Second is with a Black Cap Basslet that just sits in a spot at the bottom of the tank and it is about impossible to get food directly to it. The Issue may be that it is new to the tank and still getting used to it. Sould I just be waiting until it comes out to feed, or am i going to have to find a way to get food to it?

Any advise would be greatly appriciated as I know how uneatten food will begin to cause tank problems very quickly. I am new to this hobby and feeding is one of the things that I have had issues answering my questions through other threads so any commits not related to the 2 issues would be helpful as well

Thanks,

BTW, 29 Gallon Biocude, all the water levels are good, 20 pounds Live rock.


----------



## Kellsindell (Sep 15, 2008)

Question: Did you get from a pet store and did you get the food they were feeding them? If no you should start doing this with future fish that way you can aclimate them to your food. (it may be pricy, but you won't lose a fish which is more costly) (and you should always quarintine all new livestock you add to the tank for pests or ick or misc)
You should have quarintined them both and gave them food that you know they were eating before and then slowly worked the food into your own. if you didn't get them from a LFS or have no idea what they were eating, then them being in the quarintine would have given them time to get use to the food hitting them, and always try to keep it on a schedual. feed once a day at 9pm right before lights turn off or at 7am a bit before lights turn on or a 1pm or whatever works best for you. Consistency helps with the aclimation of food.

Since the fish are in the tank teach yourself to be on a schedual and don't over feed unless you have an awsome skimmer, just feed enough. many times Clowns like to spit and eat spit and eat over and over again, they eat a little, but not much at first. I've know Basslet fish to be a bit on the shy side initally which is why it's not eating. when you feed, add a bit of garlic to the food to stimmulate their appitite then walk away from the tank so you're out of their view. with clowns, they like to watch you more then eat most of the time and the basslet will be too afraid of you to eat which is why it keeps hiding.

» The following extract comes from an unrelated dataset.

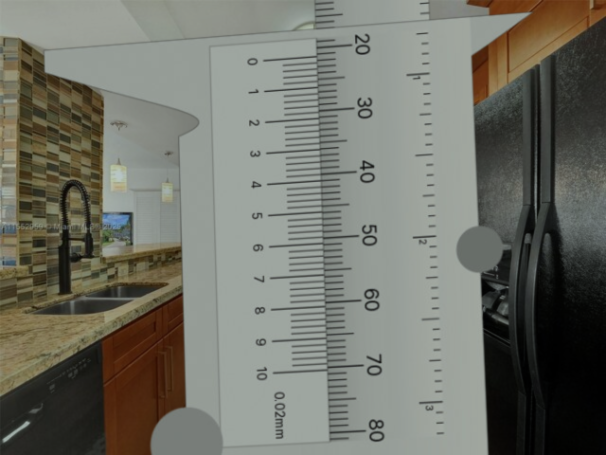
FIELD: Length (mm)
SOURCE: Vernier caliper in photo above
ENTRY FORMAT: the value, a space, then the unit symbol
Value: 21.4 mm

IN short, feed tank and walk away and watch from distance.


----------



## onefish2fish (Jul 22, 2008)

Kellsindell said:


> ...don't over feed unless you have an awsome skimmer, just feed enough...
> 
> ...add a bit of garlic to the food to stimmulate their appitite...


 
IMO overfeeding regardless of your skimmer is unexceptable


and fish stores sell garlic solutions in a bottle (i think its originally meant to boost immune systems in fish but it was found to increase appetites)
put your food in a smaller dish and add a small amount of the garlic, i suggest using a pipette to suck up the food then stick it into the water and squirt out desired amount, this way the fish see pipette and that = food.

or ive heard of people using clear tubing to inject food down to a specific location, as your basslet that your trying to feed. try this, slowly lower down a peice of clear air tubing to your fish and shoot food down it, you may have to shoot food then just water after wards to work it down to him. its a good way to spot feed and also will get the fish to know tube=food.


----------